Facing sustained losses, investors may pull their money out of mutual funds that invest in bonds, creating forced sellers, according to Citigroup Inc. strategists led by Stephen Antczak in New York.
After “powerful” one-way inflows for several years, bond investors may find themselves in “uncharted waters” if the trend reverses, credit strategists led by Edward Marrinan at RBS Securities in Stamford, Connecticut, wrote in a Feb. 1 report.
The IMF cut its global growth forecast to 3.5 percent this year, down from a 3.6 percent forecast in October, the Washington-based agency said Jan. 23. It now projects a second year of contraction in the euro region as progress in battling Europe’s debt crisis fails to produce an economic recovery.
The Fed has held its benchmark interest rate at zero to 0.25 percent since December 2008 in an effort to boost economic growth and cut the jobless rate following the worst financial crisis since the Great Depression.

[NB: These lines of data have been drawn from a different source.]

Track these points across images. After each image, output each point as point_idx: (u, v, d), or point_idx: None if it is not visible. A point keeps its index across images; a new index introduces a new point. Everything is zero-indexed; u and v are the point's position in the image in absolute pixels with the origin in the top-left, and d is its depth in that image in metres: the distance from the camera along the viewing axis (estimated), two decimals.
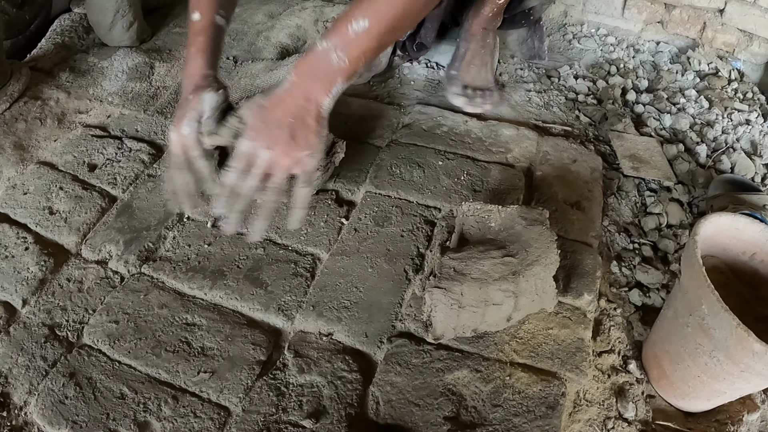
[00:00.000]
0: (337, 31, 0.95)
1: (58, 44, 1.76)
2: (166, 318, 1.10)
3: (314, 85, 0.96)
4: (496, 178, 1.36)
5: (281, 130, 0.96)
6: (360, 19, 0.93)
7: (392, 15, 0.95)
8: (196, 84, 1.09)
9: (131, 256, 1.20)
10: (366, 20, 0.93)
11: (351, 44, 0.95)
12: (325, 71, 0.96)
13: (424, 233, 1.23)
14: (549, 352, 1.06)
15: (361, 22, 0.93)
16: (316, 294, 1.13)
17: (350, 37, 0.94)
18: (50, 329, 1.11)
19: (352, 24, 0.93)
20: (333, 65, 0.95)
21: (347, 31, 0.94)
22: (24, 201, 1.33)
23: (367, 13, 0.94)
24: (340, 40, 0.95)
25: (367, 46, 0.96)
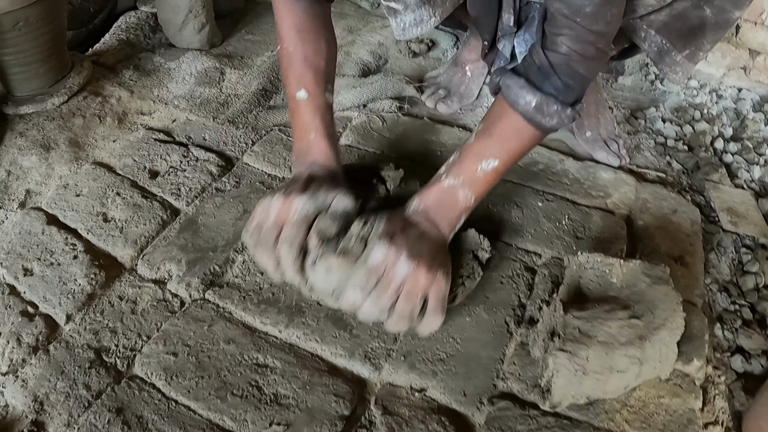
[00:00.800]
0: (464, 169, 0.94)
1: (122, 41, 1.62)
2: (234, 356, 0.92)
3: (440, 218, 0.94)
4: (598, 225, 1.19)
5: (422, 241, 0.90)
6: (491, 159, 0.93)
7: (519, 154, 0.97)
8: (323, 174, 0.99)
9: (194, 278, 1.03)
10: (496, 161, 0.93)
11: (479, 183, 0.94)
12: (451, 207, 0.95)
13: (525, 281, 1.05)
14: (661, 423, 0.88)
15: (492, 163, 0.93)
16: (408, 342, 0.94)
17: (478, 176, 0.94)
18: (96, 353, 0.94)
19: (482, 164, 0.93)
20: (459, 203, 0.94)
21: (476, 171, 0.94)
22: (76, 204, 1.17)
23: (498, 153, 0.94)
24: (468, 179, 0.94)
25: (490, 185, 0.96)
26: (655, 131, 1.62)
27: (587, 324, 0.88)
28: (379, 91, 1.37)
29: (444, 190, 0.94)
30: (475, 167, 0.93)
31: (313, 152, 1.01)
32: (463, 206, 0.95)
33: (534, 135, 0.95)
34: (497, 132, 0.95)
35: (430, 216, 0.93)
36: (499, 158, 0.93)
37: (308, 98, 1.02)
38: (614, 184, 1.30)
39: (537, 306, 1.01)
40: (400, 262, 0.86)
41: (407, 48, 1.54)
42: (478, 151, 0.94)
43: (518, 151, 0.96)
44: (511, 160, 0.96)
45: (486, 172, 0.94)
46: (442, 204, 0.94)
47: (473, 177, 0.94)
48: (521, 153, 0.97)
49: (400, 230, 0.90)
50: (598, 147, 1.36)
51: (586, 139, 1.38)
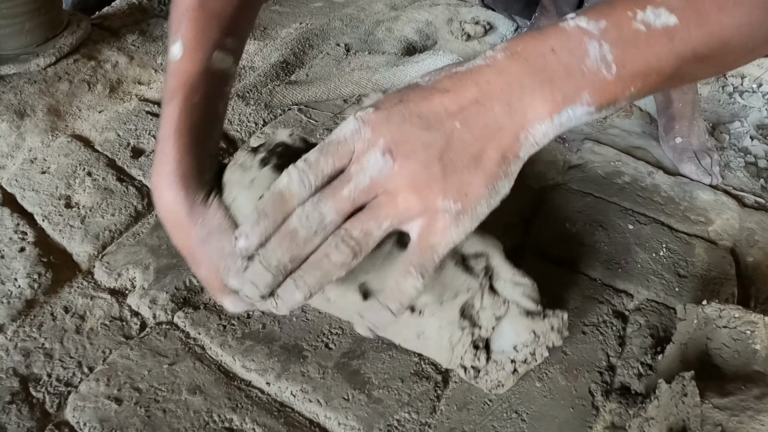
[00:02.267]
0: (612, 11, 0.45)
1: (133, 5, 1.32)
2: (199, 413, 0.60)
3: (536, 82, 0.44)
4: (703, 260, 0.84)
5: (432, 135, 0.44)
6: (662, 7, 0.44)
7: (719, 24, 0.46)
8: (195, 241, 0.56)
9: (162, 293, 0.71)
10: (671, 15, 0.44)
11: (632, 42, 0.45)
12: (568, 69, 0.44)
13: (614, 332, 0.71)
14: None
15: (663, 15, 0.44)
16: (452, 414, 0.61)
17: (634, 30, 0.44)
18: (23, 383, 0.64)
19: (647, 11, 0.44)
20: (588, 64, 0.44)
21: (631, 20, 0.44)
22: (39, 183, 0.87)
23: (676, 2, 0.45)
24: (614, 29, 0.44)
25: (656, 62, 0.45)
26: (742, 149, 1.28)
27: (733, 419, 0.53)
28: (427, 72, 1.04)
29: (566, 36, 0.45)
30: (631, 13, 0.45)
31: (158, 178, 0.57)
32: (593, 74, 0.44)
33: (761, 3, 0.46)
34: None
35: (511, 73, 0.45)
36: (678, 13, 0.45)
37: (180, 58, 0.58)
38: (715, 207, 0.96)
39: (635, 371, 0.67)
40: (372, 150, 0.44)
41: (461, 29, 1.22)
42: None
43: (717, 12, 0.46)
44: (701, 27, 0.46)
45: (651, 28, 0.45)
46: (551, 59, 0.44)
47: (624, 28, 0.45)
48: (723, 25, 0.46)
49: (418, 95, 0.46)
50: (687, 158, 1.02)
51: (674, 146, 1.04)
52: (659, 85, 0.47)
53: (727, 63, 0.53)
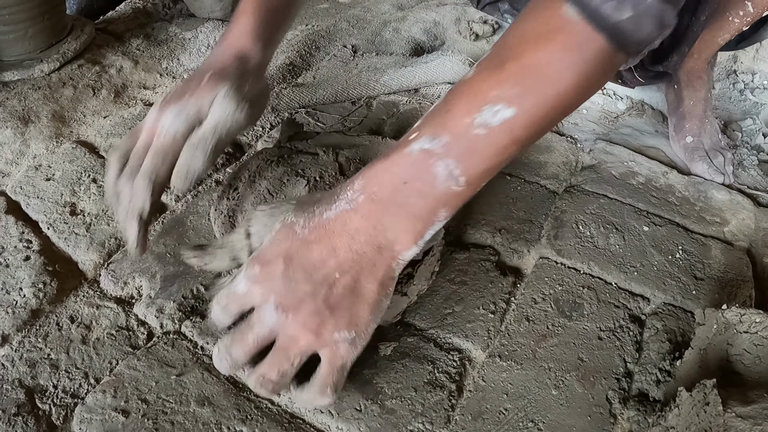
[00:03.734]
0: (452, 122, 0.49)
1: (137, 9, 1.32)
2: (207, 425, 0.59)
3: (397, 219, 0.50)
4: (719, 262, 0.82)
5: (315, 287, 0.51)
6: (500, 104, 0.47)
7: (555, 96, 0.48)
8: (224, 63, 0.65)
9: (169, 302, 0.70)
10: (510, 108, 0.47)
11: (477, 151, 0.49)
12: (422, 196, 0.50)
13: (631, 337, 0.70)
14: None
15: (501, 110, 0.47)
16: (466, 424, 0.60)
17: (476, 135, 0.48)
18: (29, 395, 0.63)
19: (483, 112, 0.47)
20: (438, 187, 0.49)
21: (471, 126, 0.48)
22: (44, 190, 0.86)
23: (513, 92, 0.48)
24: (456, 142, 0.49)
25: (501, 156, 0.50)
26: (755, 147, 1.26)
27: (756, 428, 0.52)
28: (435, 73, 1.03)
29: (412, 163, 0.50)
30: (468, 121, 0.48)
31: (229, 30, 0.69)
32: (444, 193, 0.50)
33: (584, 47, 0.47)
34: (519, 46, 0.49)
35: (373, 216, 0.50)
36: (515, 103, 0.48)
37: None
38: (730, 207, 0.94)
39: (653, 378, 0.66)
40: (266, 305, 0.51)
41: (469, 29, 1.20)
42: (478, 90, 0.49)
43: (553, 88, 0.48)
44: (539, 107, 0.48)
45: (490, 128, 0.48)
46: (404, 190, 0.50)
47: (464, 138, 0.49)
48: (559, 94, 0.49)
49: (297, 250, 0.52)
50: (698, 158, 1.00)
51: (685, 145, 1.02)
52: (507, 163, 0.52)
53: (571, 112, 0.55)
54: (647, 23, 0.47)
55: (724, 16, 0.98)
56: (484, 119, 0.48)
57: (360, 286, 0.51)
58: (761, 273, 0.87)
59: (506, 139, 0.48)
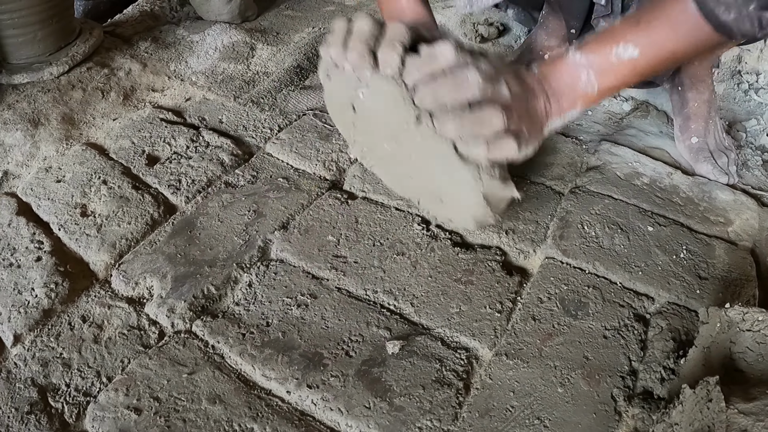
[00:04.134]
0: (598, 48, 0.71)
1: (145, 12, 1.33)
2: (219, 422, 0.60)
3: (553, 98, 0.72)
4: (723, 261, 0.83)
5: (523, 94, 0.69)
6: (629, 44, 0.69)
7: (670, 51, 0.70)
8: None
9: (180, 301, 0.71)
10: (635, 49, 0.69)
11: (608, 70, 0.71)
12: (569, 87, 0.72)
13: (635, 336, 0.71)
14: None
15: (630, 50, 0.69)
16: (474, 421, 0.61)
17: (611, 61, 0.70)
18: (41, 393, 0.65)
19: (619, 47, 0.70)
20: (579, 84, 0.72)
21: (610, 54, 0.70)
22: (54, 191, 0.88)
23: (640, 40, 0.69)
24: (598, 61, 0.71)
25: (624, 79, 0.72)
26: (759, 147, 1.27)
27: (758, 424, 0.53)
28: None
29: (567, 65, 0.72)
30: (608, 49, 0.70)
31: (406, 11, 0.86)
32: (583, 91, 0.72)
33: (696, 28, 0.67)
34: (648, 15, 0.69)
35: (544, 86, 0.72)
36: (640, 47, 0.68)
37: None
38: (734, 207, 0.94)
39: (657, 376, 0.67)
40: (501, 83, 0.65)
41: (474, 31, 1.21)
42: (617, 33, 0.70)
43: (669, 45, 0.69)
44: (656, 56, 0.69)
45: (621, 59, 0.69)
46: (561, 79, 0.72)
47: (603, 60, 0.70)
48: (672, 52, 0.69)
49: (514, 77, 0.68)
50: (703, 158, 1.00)
51: (690, 146, 1.02)
52: (628, 86, 0.77)
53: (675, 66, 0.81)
54: (746, 23, 0.64)
55: None
56: (618, 52, 0.69)
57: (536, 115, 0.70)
58: (765, 272, 0.88)
59: (629, 69, 0.69)
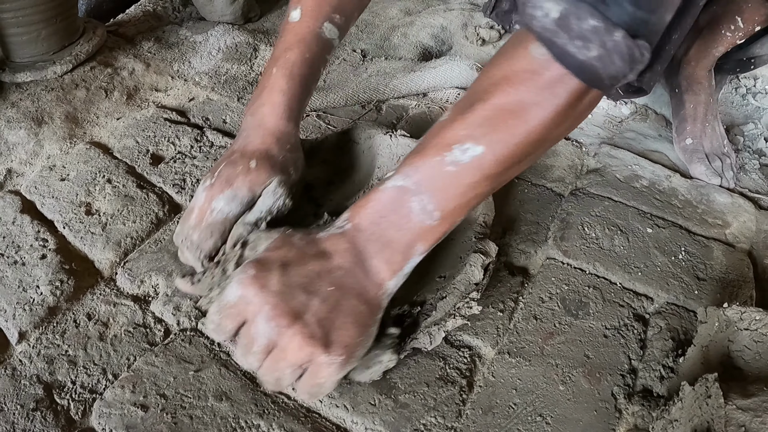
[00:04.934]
0: (423, 161, 0.54)
1: (148, 12, 1.34)
2: (226, 419, 0.61)
3: (377, 249, 0.55)
4: (721, 263, 0.85)
5: (309, 299, 0.54)
6: (468, 142, 0.52)
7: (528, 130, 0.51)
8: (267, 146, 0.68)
9: (186, 300, 0.72)
10: (478, 146, 0.52)
11: (448, 186, 0.53)
12: (397, 228, 0.55)
13: (635, 335, 0.72)
14: None
15: (470, 149, 0.52)
16: (477, 418, 0.62)
17: (446, 173, 0.53)
18: (47, 390, 0.65)
19: (453, 150, 0.52)
20: (412, 220, 0.54)
21: (443, 164, 0.53)
22: (59, 189, 0.88)
23: (480, 131, 0.52)
24: (428, 179, 0.53)
25: (473, 192, 0.54)
26: (756, 151, 1.29)
27: (756, 420, 0.54)
28: (443, 78, 1.05)
29: (388, 199, 0.55)
30: (439, 158, 0.53)
31: (264, 107, 0.70)
32: (419, 227, 0.54)
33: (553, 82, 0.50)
34: (484, 89, 0.53)
35: (358, 243, 0.55)
36: (483, 141, 0.51)
37: (298, 21, 0.72)
38: (732, 210, 0.96)
39: (657, 374, 0.68)
40: (260, 317, 0.53)
41: (476, 34, 1.22)
42: (446, 131, 0.54)
43: (522, 126, 0.51)
44: (511, 145, 0.52)
45: (461, 165, 0.52)
46: (382, 223, 0.55)
47: (437, 175, 0.53)
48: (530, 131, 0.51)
49: (293, 259, 0.55)
50: (697, 159, 1.02)
51: (684, 147, 1.04)
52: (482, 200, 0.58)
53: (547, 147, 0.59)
54: (616, 60, 0.48)
55: (718, 29, 1.02)
56: (454, 157, 0.52)
57: (352, 306, 0.54)
58: (762, 274, 0.90)
59: (477, 175, 0.53)
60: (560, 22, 0.47)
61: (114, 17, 1.36)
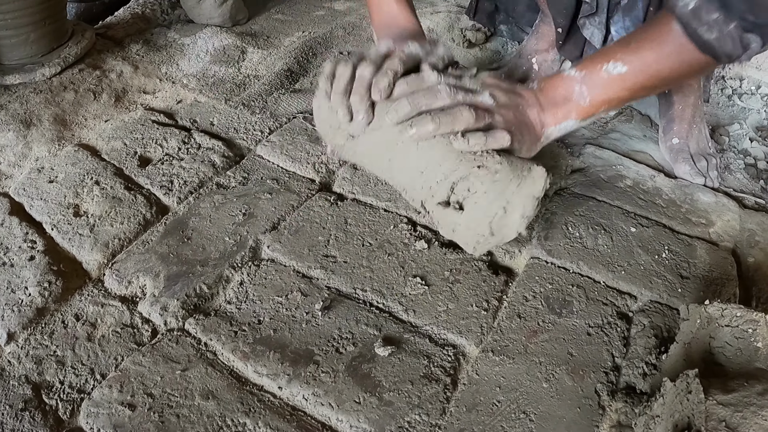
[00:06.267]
0: (590, 65, 0.78)
1: (136, 15, 1.34)
2: (212, 417, 0.61)
3: (548, 107, 0.78)
4: (704, 261, 0.85)
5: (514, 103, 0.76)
6: (618, 62, 0.75)
7: (656, 70, 0.75)
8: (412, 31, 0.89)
9: (173, 300, 0.72)
10: (624, 66, 0.75)
11: (599, 84, 0.77)
12: (563, 98, 0.78)
13: (618, 333, 0.73)
14: None
15: (618, 66, 0.75)
16: (461, 416, 0.62)
17: (600, 76, 0.77)
18: (35, 390, 0.65)
19: (609, 64, 0.76)
20: (572, 96, 0.78)
21: (600, 70, 0.76)
22: (47, 191, 0.88)
23: (628, 58, 0.75)
24: (589, 75, 0.77)
25: (614, 94, 0.77)
26: (741, 151, 1.30)
27: (737, 415, 0.55)
28: None
29: (563, 79, 0.78)
30: (600, 65, 0.76)
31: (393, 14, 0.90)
32: (576, 103, 0.77)
33: (681, 48, 0.72)
34: (639, 36, 0.76)
35: (539, 97, 0.78)
36: (627, 63, 0.74)
37: None
38: (716, 209, 0.97)
39: (640, 371, 0.69)
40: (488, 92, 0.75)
41: (462, 36, 1.23)
42: (609, 52, 0.77)
43: (655, 64, 0.74)
44: (643, 73, 0.74)
45: (610, 75, 0.75)
46: (556, 91, 0.78)
47: (595, 77, 0.76)
48: (658, 70, 0.74)
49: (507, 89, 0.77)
50: (682, 159, 1.03)
51: (670, 146, 1.05)
52: (623, 102, 0.79)
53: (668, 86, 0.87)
54: (728, 43, 0.69)
55: None
56: (608, 68, 0.75)
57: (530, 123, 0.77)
58: (746, 272, 0.91)
59: (619, 85, 0.75)
60: (694, 11, 0.69)
61: (103, 20, 1.36)
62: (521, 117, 0.76)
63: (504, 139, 0.72)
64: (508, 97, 0.76)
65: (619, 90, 0.76)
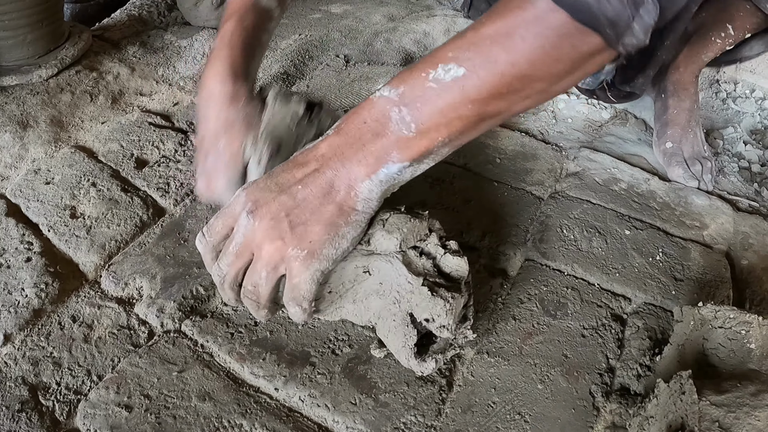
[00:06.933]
0: (409, 76, 0.54)
1: (133, 17, 1.34)
2: (209, 419, 0.61)
3: (354, 150, 0.56)
4: (698, 264, 0.86)
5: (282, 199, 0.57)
6: (451, 63, 0.51)
7: (509, 65, 0.51)
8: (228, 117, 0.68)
9: (170, 302, 0.72)
10: (460, 68, 0.51)
11: (426, 102, 0.53)
12: (374, 134, 0.55)
13: (613, 335, 0.73)
14: None
15: (452, 69, 0.51)
16: (456, 417, 0.63)
17: (427, 89, 0.52)
18: (32, 391, 0.65)
19: (438, 70, 0.52)
20: (388, 129, 0.55)
21: (424, 80, 0.53)
22: (43, 193, 0.88)
23: (465, 54, 0.52)
24: (410, 91, 0.53)
25: (453, 113, 0.53)
26: (735, 154, 1.31)
27: (730, 415, 0.56)
28: None
29: (371, 105, 0.55)
30: (424, 73, 0.52)
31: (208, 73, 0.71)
32: (395, 136, 0.54)
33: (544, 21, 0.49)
34: (477, 23, 0.53)
35: (340, 147, 0.56)
36: (466, 63, 0.51)
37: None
38: (710, 212, 0.98)
39: (634, 373, 0.69)
40: (243, 212, 0.58)
41: None
42: (437, 53, 0.53)
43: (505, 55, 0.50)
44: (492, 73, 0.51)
45: (442, 83, 0.51)
46: (361, 124, 0.56)
47: (418, 89, 0.53)
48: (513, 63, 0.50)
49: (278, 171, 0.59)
50: (676, 162, 1.04)
51: (664, 150, 1.06)
52: (470, 127, 0.55)
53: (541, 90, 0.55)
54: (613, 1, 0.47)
55: (707, 36, 1.03)
56: (437, 75, 0.52)
57: (319, 203, 0.56)
58: (739, 275, 0.92)
59: (458, 97, 0.52)
60: None
61: (100, 21, 1.36)
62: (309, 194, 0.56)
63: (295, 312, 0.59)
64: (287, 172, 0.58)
65: (459, 105, 0.52)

Policy makers who provided forecasts in December were “approximately evenly divided” between those who said it would be appropriate to end the purchases around mid-2013 and those who favored a later date, Fed minutes said.
Effects from the government’s bond purchases are big enough to offset a rotation by individual investors, the JPMorgan strategists wrote. The biggest investment-grade bond buyers, including pension funds and insurance companies, are generally not big buyers of stocks because of risk management and regulatory concerns, they said.
“We do not believe a shift of funds from high-grade credit to equity is underway, or is likely,” according to the report.